Assigned task:
Going from the top of the listing below to the line that holds "right knee: (87, 189)", reproduce each line exactly; no pictures.

Supplied records:
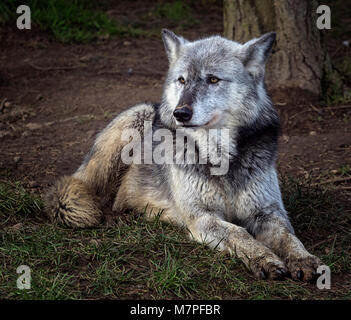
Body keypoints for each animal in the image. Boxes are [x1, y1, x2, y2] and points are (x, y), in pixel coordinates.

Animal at [45, 29, 324, 280]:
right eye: (181, 80)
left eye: (213, 80)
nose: (180, 113)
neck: (220, 158)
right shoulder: (202, 216)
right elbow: (239, 233)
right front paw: (265, 258)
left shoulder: (268, 211)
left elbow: (289, 237)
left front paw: (304, 259)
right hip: (136, 119)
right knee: (87, 189)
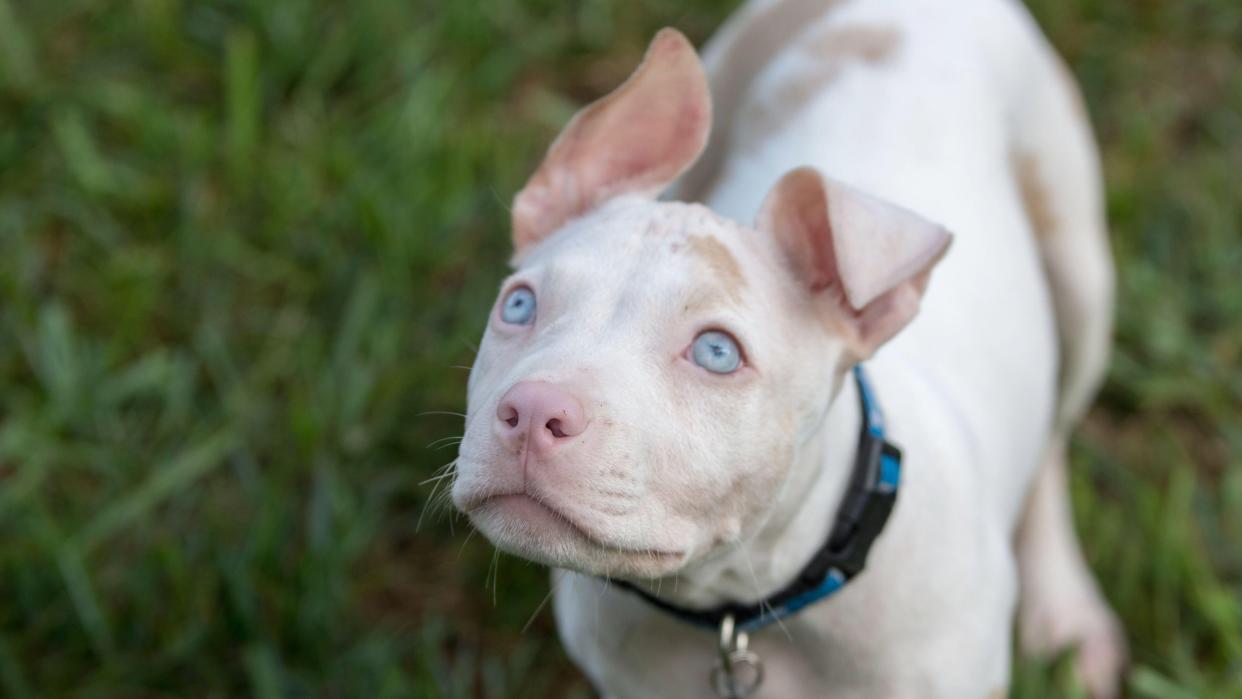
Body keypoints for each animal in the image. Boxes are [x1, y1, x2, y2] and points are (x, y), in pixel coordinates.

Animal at [454, 0, 1127, 695]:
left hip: (1081, 274)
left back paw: (1065, 609)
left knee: (1054, 435)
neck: (741, 609)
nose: (531, 412)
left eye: (717, 353)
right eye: (519, 306)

Solution:
Body keypoints for each animal in the image. Boxes are [x1, y1, x2, y2] and points are (x, y), in pixel coordinates.

Animal at [45, 29, 324, 280]:
right eye: (181, 80)
left eye: (213, 80)
nose: (180, 113)
neck: (220, 158)
right shoulder: (202, 216)
right elbow: (239, 233)
right front paw: (265, 258)
left shoulder: (268, 211)
left elbow: (289, 237)
left front paw: (304, 259)
right hip: (136, 119)
right knee: (87, 189)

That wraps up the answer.